16. A radar system, characterized in that, include: Processor chip and at least one radar chip; Each radar chip includes a first processing module and a first conversion module connected to the first processing module; The processor chip includes at least one communication unit connected to at least one of the radar chips, and each communication unit includes a second processing module and a second conversion module connected to the second processing module. In this configuration, the first conversion module of one radar chip is connected to the second conversion module of the corresponding communication unit to form a first link; the first conversion module of one radar chip transmits service data to the second conversion module of the corresponding communication unit through the first link; the first processing module of one radar chip is connected to the second processing module of the corresponding communication unit to form a second link; and the first processing module of one radar chip receives the control signal from the second processing module of the corresponding communication unit through the second link.

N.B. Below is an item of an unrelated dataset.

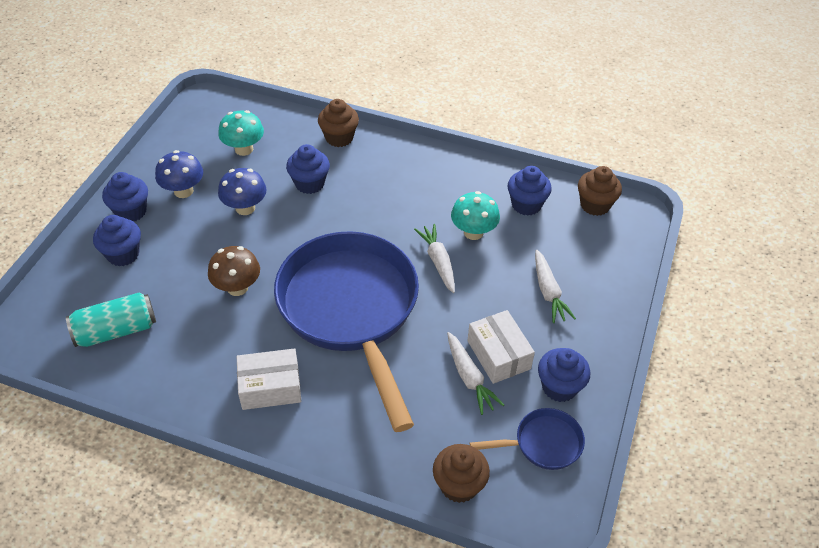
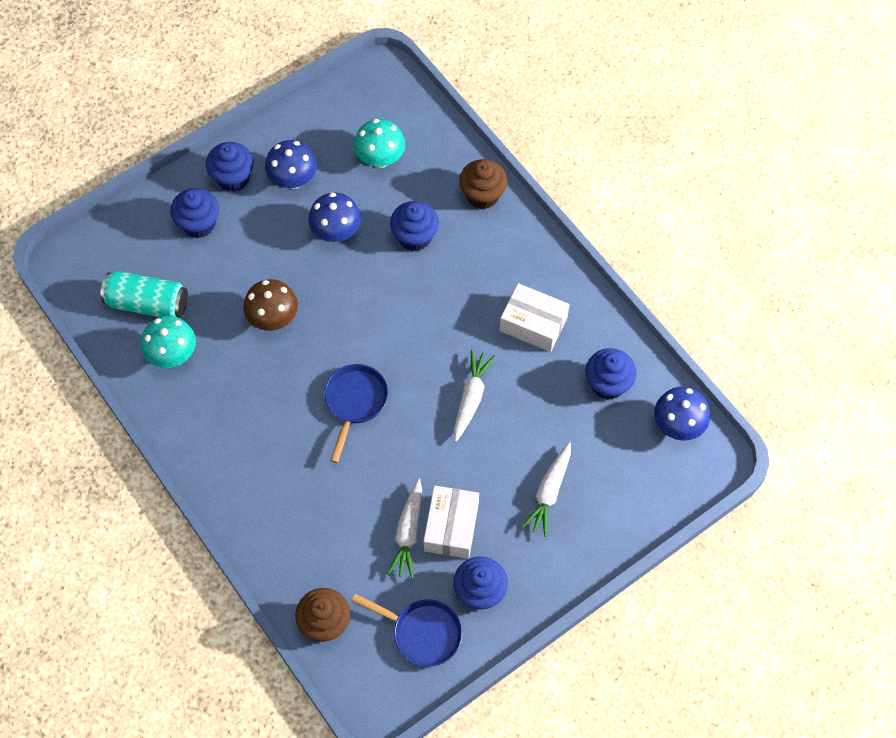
camera: 35 degrees right, 15 degrees up
(270, 387) = (236, 437): white box -> white box (533, 324)
(351, 310) = (355, 402): blue pan -> blue pan, size x0.42
(473, 232) = (530, 385): turquoise mushroom -> turquoise mushroom (173, 354)
(595, 205) = (678, 425): brown cupcake -> blue mushroom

17. The radar system according to claim 16, characterized in that, The first end of the first link is connected to the first transmit TX port of the first conversion module, and the second end of the first link is connected to the first receive RX port of the second conversion module. The first end of the second link is connected to the second transmit TX port of the second processing module, and the second end of the second link is connected to the second receive RX port of the first processing module.

18. The radar system according to claim 17, characterized in that, The first conversion module is a first SerDes module, which is used to convert the parallel service data into serial service data and send the serial service data unidirectionally; the second conversion module is a second SerDes module, which is used to receive the serial service data unidirectionally and convert the serial service data into parallel service data.

19. The radar system according to any one of claims 16-18, characterized in that, The first link and the second link between one of the processor chips and multiple radar chips share a single cable.

20. An electronic device, characterized in that, include: The radar chip as described in any one of claims 1-8, or the processor chip as described in any one of claims 9-15, or the radar system as described in any one of claims 16-19.